The last argument to qsort is casting a function pointer taking double pointers, to one taking single pointers that qsort will accept. It's simply a cast.
On most hardware you can assume that pointers all look the same at the hardware level. For example, in a system with flat 64bit addressing pointers will always be a 64bit integer quantity. The same is true of pointers to pointers or pointers to pointers to pointers to pointers.
Therefore, whatever method is used to invoke a function with two pointers will work with any function that takes two pointers. The specific type of the pointers doesn't matter.
qsort treats pointers generically, as though each is opaque. So it doesn't know or care how they're dereferenced. It knows what order they're currently in and uses the compare argument to work out what order they should be in.

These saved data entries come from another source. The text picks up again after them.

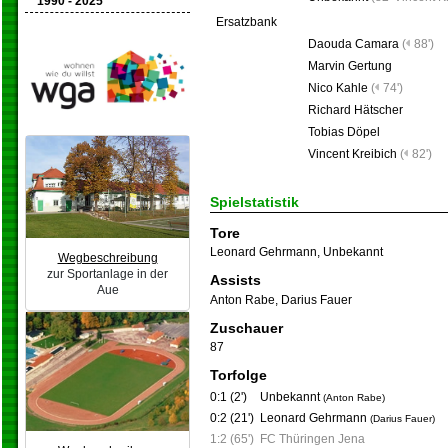
1990 - 2025
Ersatzbank
Daouda Camara
(
88')
Marvin Gertung
Nico Kahle
(
74')
Richard Hätscher
Tobias Döpel
Vincent Kreibich
(
82')
Spielstatistik
Tore
Leonard Gehrmann
,
Unbekannt
Wegbeschreibung
zur Sportanlage in der
Assists
Aue
Anton Rabe
,
Darius Fauer
Zuschauer
87
Torfolge
0:1 (2')
Unbekannt
(Anton Rabe)
0:2 (21')
Leonard Gehrmann
(Darius Fauer)
1:2 (65')
FC Thüringen Jena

The library you're using presumably keeps lists of pointers to pointers about. It has a compare function that can compare two pointers to pointers. So it casts that across to pass to qsort. It's just syntactically nicer than, e.g.
qsort(l->list, l->num_used, sizeof(void*), compare);
/* elsewhere */
int compare(const void *ptr1, const void *ptr2)
{
// these are really pointers to pointers, so cast them across
const void **real_ptr1 = (const void **)ptr1;
const void **real_ptr2 = (const void **)ptr2;
// do whatever with real_ptr1 and 2 here, e.g.
return (*real_ptr2)->sort_key - (*real_ptr1)->sort_key;
}
It is casting a function pointer. I imagine that the reason is so that compare can be applied to the pointers that are dereferenced rather than whatever they are pointing to.
(int (*)(const void *,const void *))compare is a C style cast to cast the function pointer compare to a function pointer with two const void * args.
The last argument is a function pointer. It specifies that it takes a pointer to a function that returns an int and takes two const void ** arguments.